DATASET EXCERPT.
#####
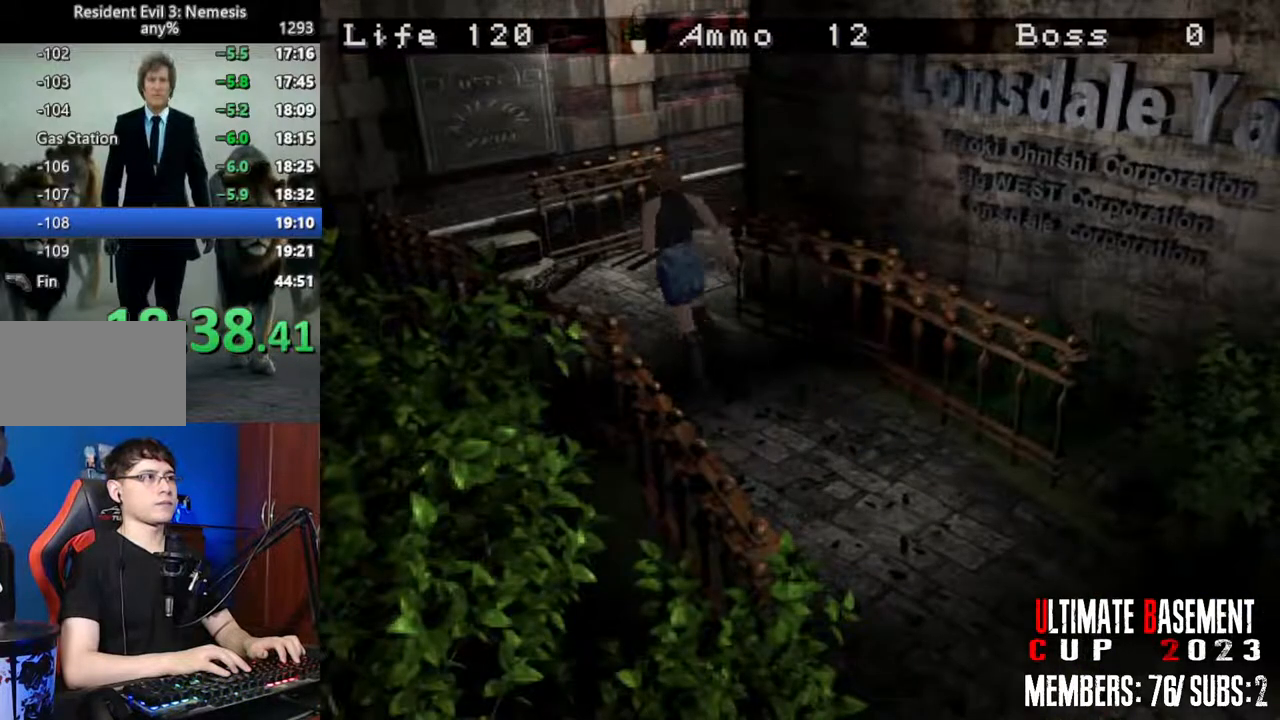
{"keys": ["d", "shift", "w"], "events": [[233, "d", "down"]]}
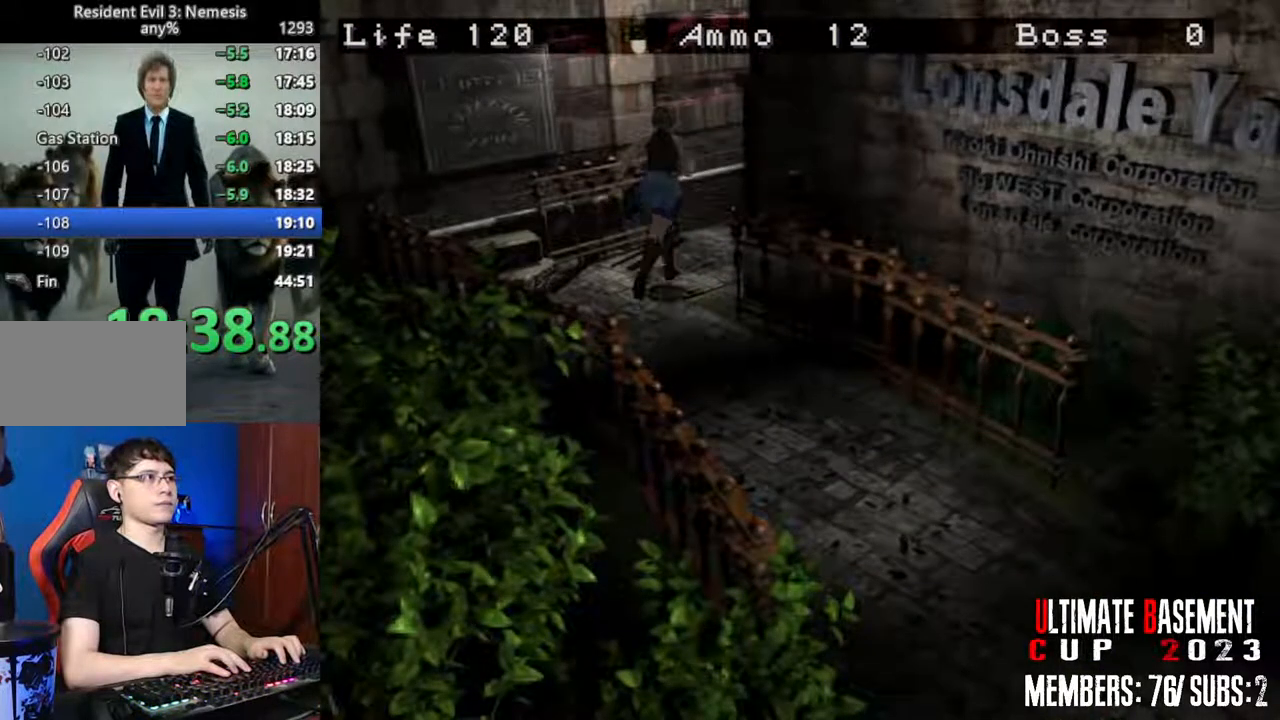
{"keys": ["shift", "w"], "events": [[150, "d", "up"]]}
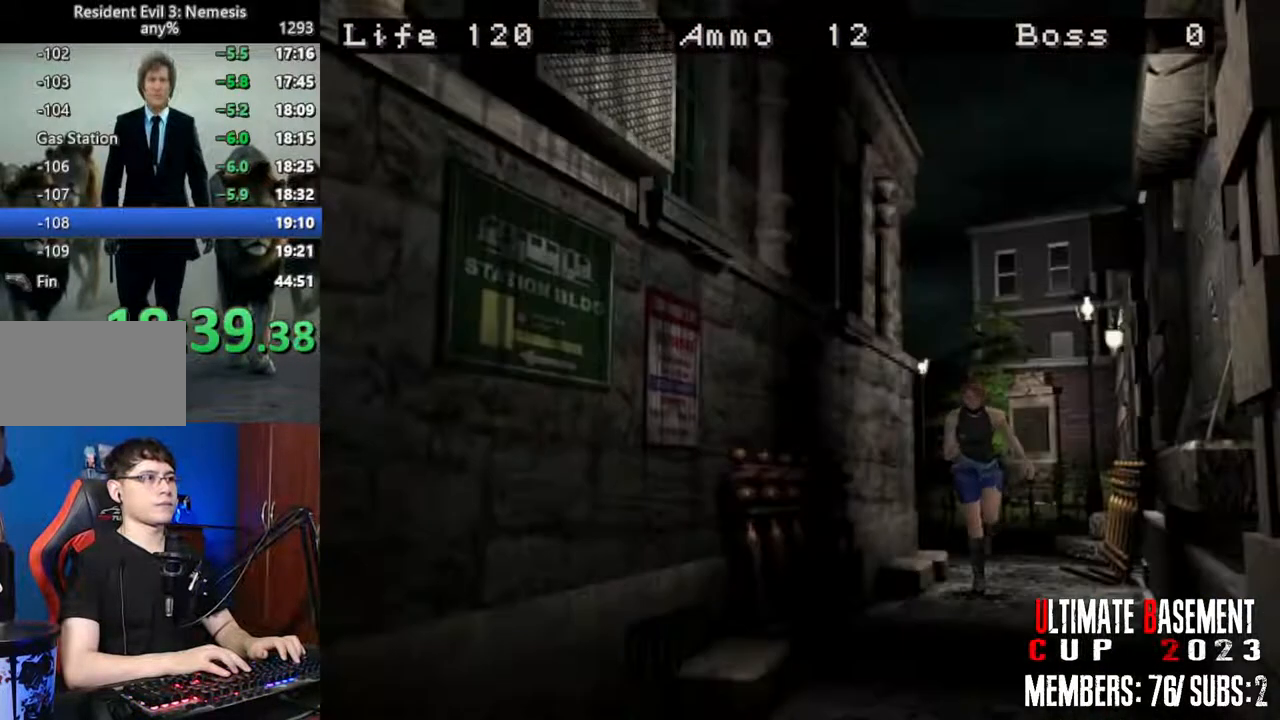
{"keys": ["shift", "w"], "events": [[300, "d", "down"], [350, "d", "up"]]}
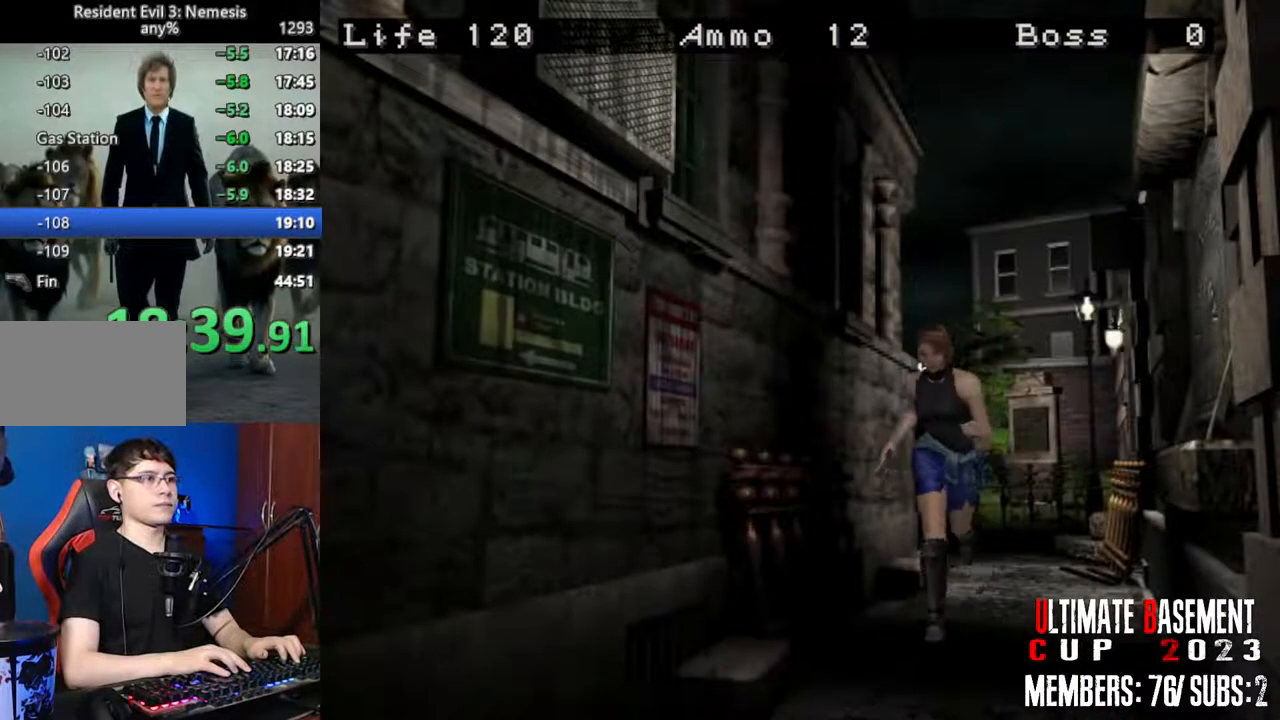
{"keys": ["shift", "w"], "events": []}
#####
WHAT YOU SHOULD DO. In the lines above, find the word "down" and copy each line that contains it.

COMPLETED EXERCISE.
{"keys": ["d", "shift", "w"], "events": [[233, "d", "down"]]}
{"keys": ["shift", "w"], "events": [[300, "d", "down"], [350, "d", "up"]]}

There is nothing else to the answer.